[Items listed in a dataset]

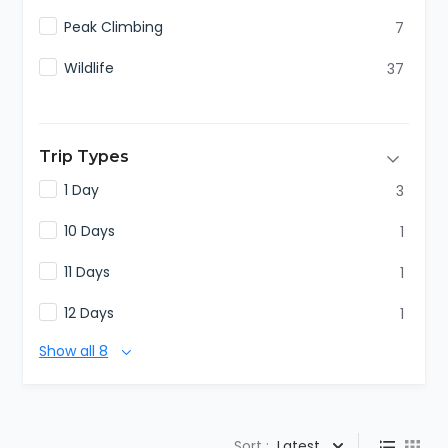
Peak Climbing
7
Wildlife
37
Trip Types
1 Day
3
10 Days
1
11 Days
1
12 Days
1
Show all 8
Sort :
Latest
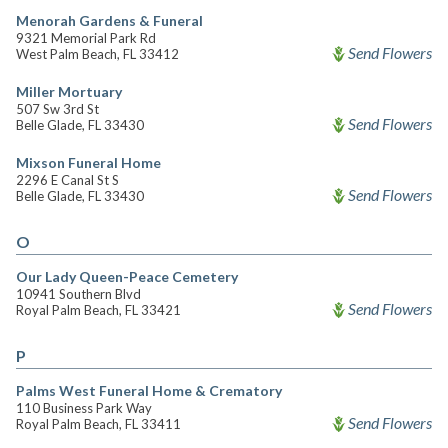
Menorah Gardens & Funeral
9321 Memorial Park Rd
Send Flowers
West Palm Beach, FL 33412
Miller Mortuary
507 Sw 3rd St
Send Flowers
Belle Glade, FL 33430
Mixson Funeral Home
2296 E Canal St S
Send Flowers
Belle Glade, FL 33430
O
Our Lady Queen-Peace Cemetery
10941 Southern Blvd
Send Flowers
Royal Palm Beach, FL 33421
P
Palms West Funeral Home & Crematory
110 Business Park Way
Send Flowers
Royal Palm Beach, FL 33411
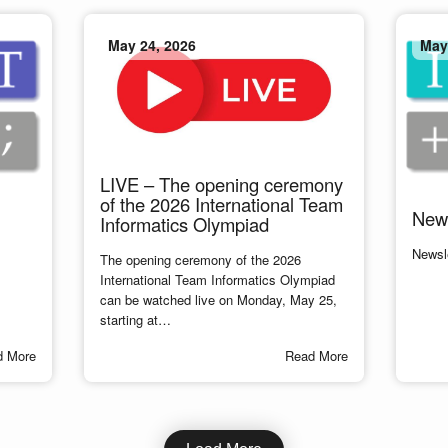
May 24, 2026
May
LIVE – The opening ceremony
of the 2026 International Team
News
Informatics Olympiad
Newsl
The opening ceremony of the 2026
International Team Informatics Olympiad
can be watched live on Monday, May 25,
starting at…
d More
Read More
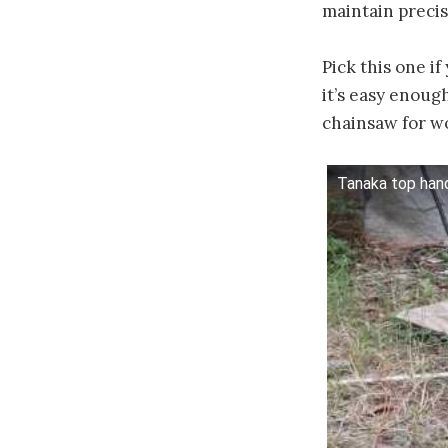
maintain precis
Pick this one i
it’s easy enoug
chainsaw for 
Tanaka top han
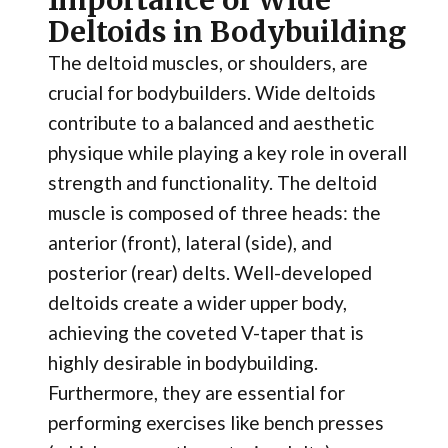
Importance of Wide
Deltoids in Bodybuilding
The deltoid muscles, or shoulders, are
crucial for bodybuilders. Wide deltoids
contribute to a balanced and aesthetic
physique while playing a key role in overall
strength and functionality. The deltoid
muscle is composed of three heads: the
anterior (front), lateral (side), and
posterior (rear) delts. Well-developed
deltoids create a wider upper body,
achieving the coveted V-taper that is
highly desirable in bodybuilding.
Furthermore, they are essential for
performing exercises like bench presses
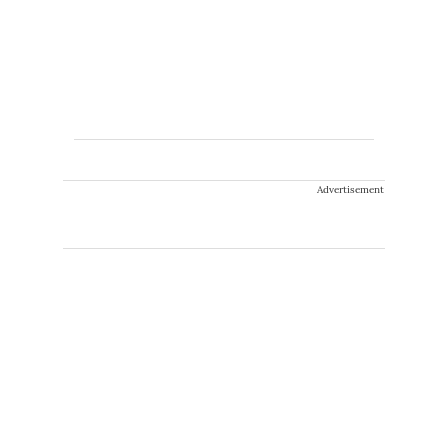
Advertisement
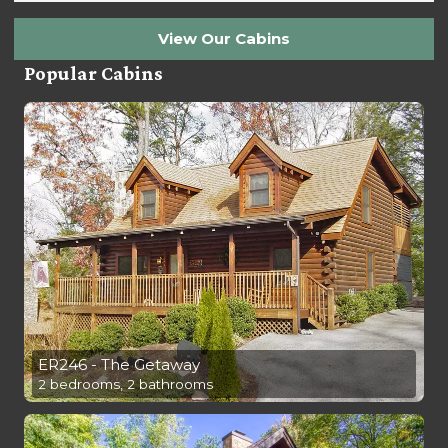
View Our Cabins
Popular Cabins
ER246 - The Getaway
2 bedrooms, 2 bathrooms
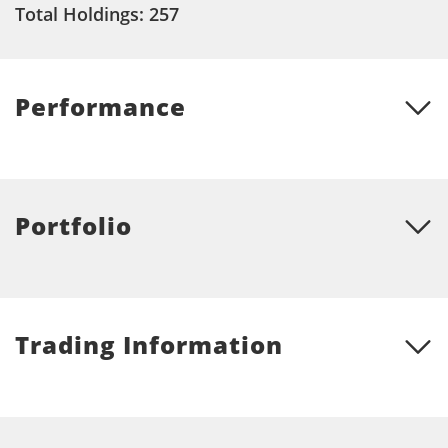
Total Holdings: 257
Performance
Portfolio
Trading Information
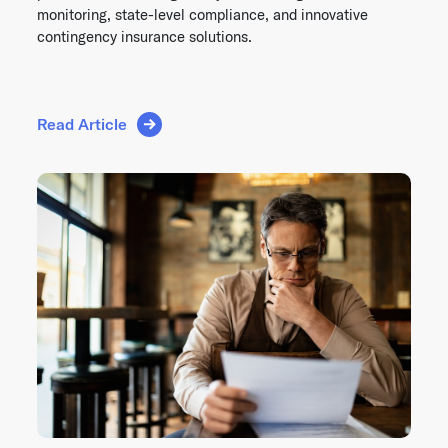
monitoring, state-level compliance, and innovative
contingency insurance solutions.
Read Article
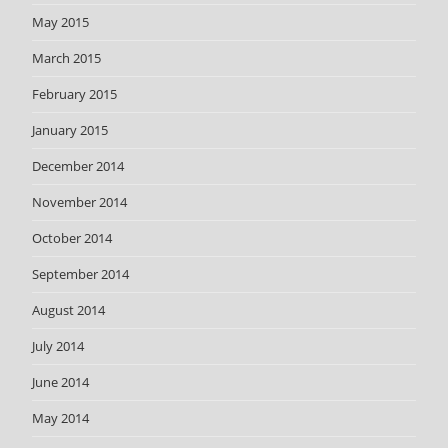
May 2015
March 2015
February 2015
January 2015
December 2014
November 2014
October 2014
September 2014
August 2014
July 2014
June 2014
May 2014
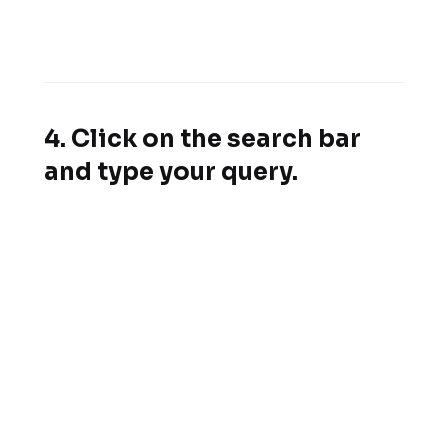
4. Click on the search bar
and type your query.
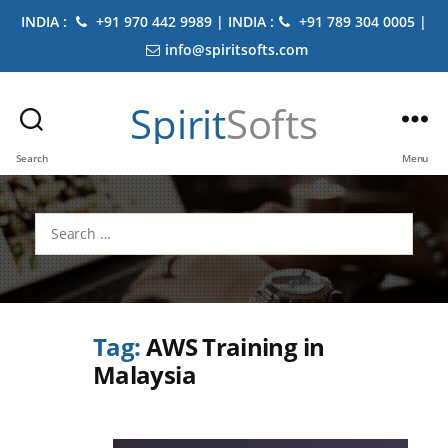
INDIA :
+91 970 442 9989 | INDIA :
+91 789 304 0005 |
info@spiritsofts.com
Spirit
Softs
Search
Menu
Search
for:
Tag:
AWS Training in
Malaysia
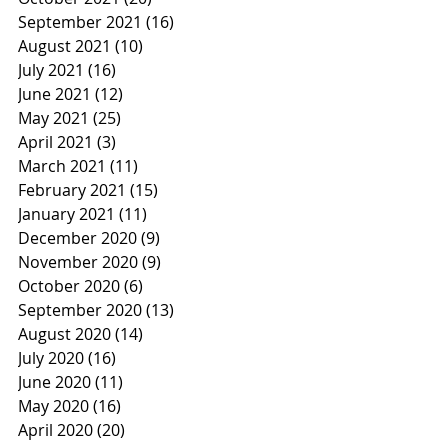
September 2021
(16)
16 posts
August 2021
(10)
10 posts
July 2021
(16)
16 posts
June 2021
(12)
12 posts
May 2021
(25)
25 posts
April 2021
(3)
3 posts
March 2021
(11)
11 posts
February 2021
(15)
15 posts
January 2021
(11)
11 posts
December 2020
(9)
9 posts
November 2020
(9)
9 posts
October 2020
(6)
6 posts
September 2020
(13)
13 posts
August 2020
(14)
14 posts
July 2020
(16)
16 posts
June 2020
(11)
11 posts
May 2020
(16)
16 posts
April 2020
(20)
20 posts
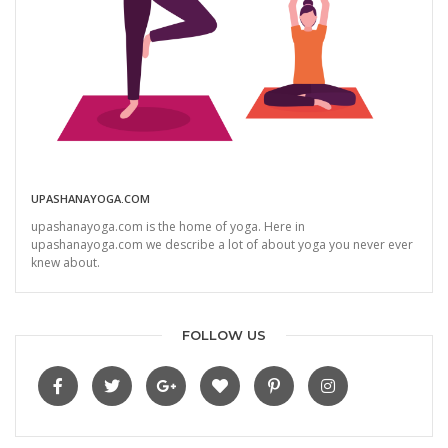
UPASHANAYOGA.COM
upashanayoga.com is the home of yoga. Here in
upashanayoga.com we describe a lot of about yoga you never ever
knew about.
FOLLOW US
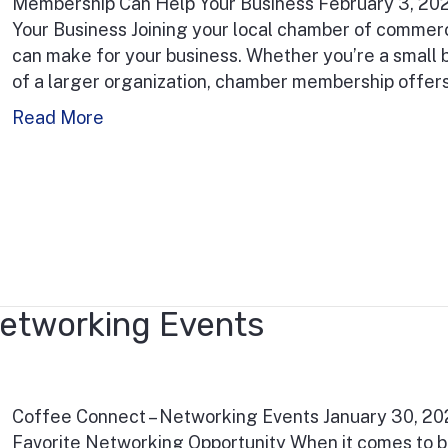
Membership Can Help Your Business February 3, 2
Your Business Joining your local chamber of commer
can make for your business. Whether you’re a small b
of a larger organization, chamber membership offers 
Read More
etworking Events
Coffee Connect – Networking Events January 30, 2
Favorite Networking Opportunity When it comes to b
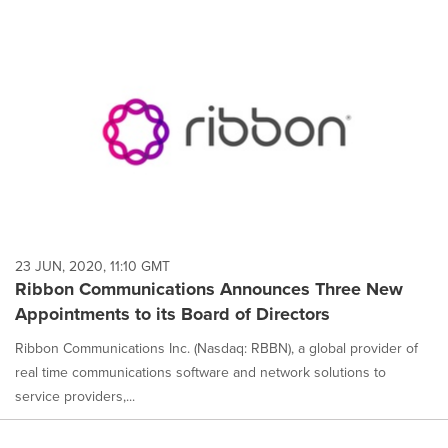
23 JUN, 2020, 11:10 GMT
Ribbon Communications Announces Three New
Appointments to its Board of Directors
Ribbon Communications Inc. (Nasdaq: RBBN), a global provider of
real time communications software and network solutions to
service providers,...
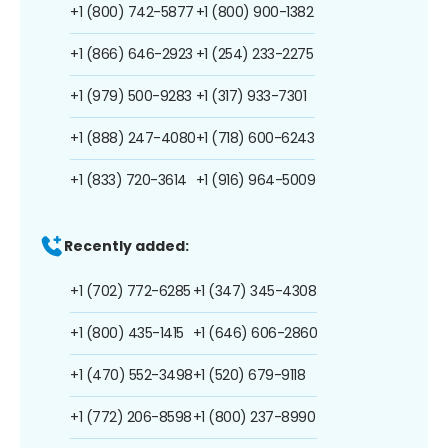
+1 (800) 742-5877
+1 (800) 900-1382
+1 (866) 646-2923
+1 (254) 233-2275
+1 (979) 500-9283
+1 (317) 933-7301
+1 (888) 247-4080
+1 (718) 600-6243
+1 (833) 720-3614
+1 (916) 964-5009
Recently added:
+1 (702) 772-6285
+1 (347) 345-4308
+1 (800) 435-1415
+1 (646) 606-2860
+1 (470) 552-3498
+1 (520) 679-9118
+1 (772) 206-8598
+1 (800) 237-8990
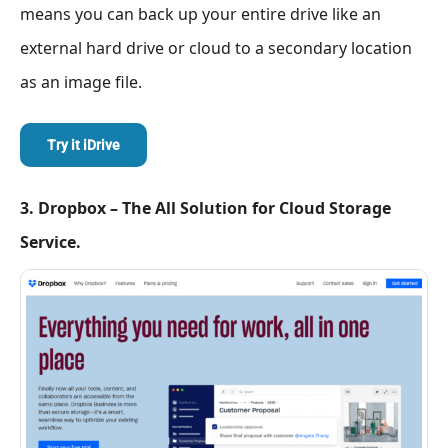
means you can back up your entire drive like an
external hard drive or cloud to a secondary location
as an image file.
Try it iDrive
3. Dropbox – The All Solution for Cloud Storage
Service.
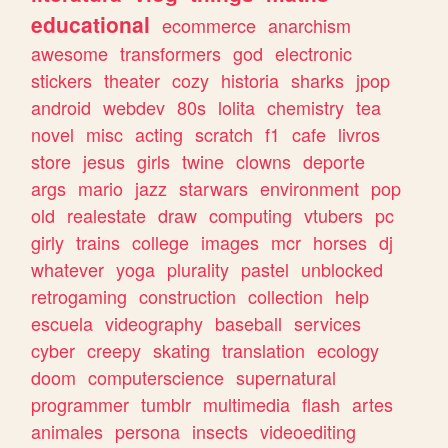
educational
ecommerce
anarchism
awesome
transformers
god
electronic
stickers
theater
cozy
historia
sharks
jpop
android
webdev
80s
lolita
chemistry
tea
novel
misc
acting
scratch
f1
cafe
livros
store
jesus
girls
twine
clowns
deporte
args
mario
jazz
starwars
environment
pop
old
realestate
draw
computing
vtubers
pc
girly
trains
college
images
mcr
horses
dj
whatever
yoga
plurality
pastel
unblocked
retrogaming
construction
collection
help
escuela
videography
baseball
services
cyber
creepy
skating
translation
ecology
doom
computerscience
supernatural
programmer
tumblr
multimedia
flash
artes
animales
persona
insects
videoediting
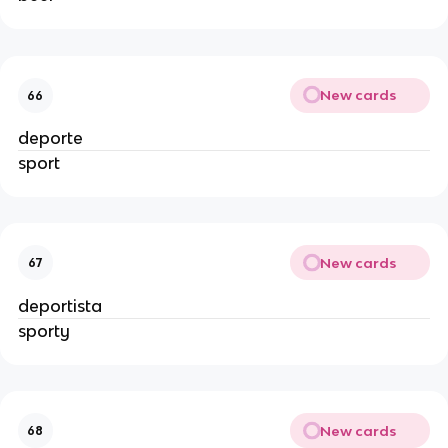
New cards
66
deporte
sport
New cards
67
deportista
sporty
New cards
68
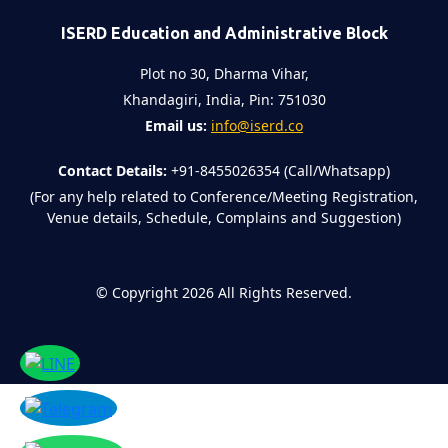
ISERD Education and Administrative Block
Plot no 30, Dharma Vihar,
Khandagiri, India, Pin: 751030
Email us:
info@iserd.co
Contact Details:
+91-8455026354 (Call/Whatsapp)
(For any help related to Conference/Meeting Registration,
Venue details, Schedule, Complains and Suggestion)
©
Copyright 2026
All Rights Reserved.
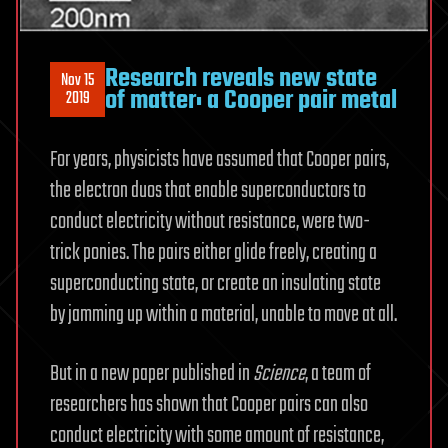
Research reveals new state
Nov 15
of matter: a Cooper pair metal
2019
For years, physicists have assumed that Cooper pairs,
the electron duos that enable superconductors to
conduct electricity without resistance, were two-
trick ponies. The pairs either glide freely, creating a
superconducting state, or create an insulating state
by jamming up within a material, unable to move at all.
But in a new paper published in
Science
, a team of
researchers has shown that Cooper pairs can also
conduct electricity with some amount of resistance,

» What the exercise asks
Convert everything from the start of the records down to and including the line containing "Royal Palm Beach, FL 33411" into a numbered list, skipping blank lines. Leave the pictures out of the answer.

» Solution below
1. Peak Climbing
2. 7
3. Wildlife
4. 37
5. Trip Types
6. 1 Day
7. 3
8. 10 Days
9. 1
10. 11 Days
11. 1
12. 12 Days
13. 1
14. Show all 8
15. Sort :
16. Latest
17. Menorah Gardens & Funeral
18. 9321 Memorial Park Rd
19. Send Flowers
20. West Palm Beach, FL 33412
21. Miller Mortuary
22. 507 Sw 3rd St
23. Send Flowers
24. Belle Glade, FL 33430
25. Mixson Funeral Home
26. 2296 E Canal St S
27. Send Flowers
28. Belle Glade, FL 33430
29. O
30. Our Lady Queen-Peace Cemetery
31. 10941 Southern Blvd
32. Send Flowers
33. Royal Palm Beach, FL 33421
34. P
35. Palms West Funeral Home & Crematory
36. 110 Business Park Way
37. Send Flowers
38. Royal Palm Beach, FL 33411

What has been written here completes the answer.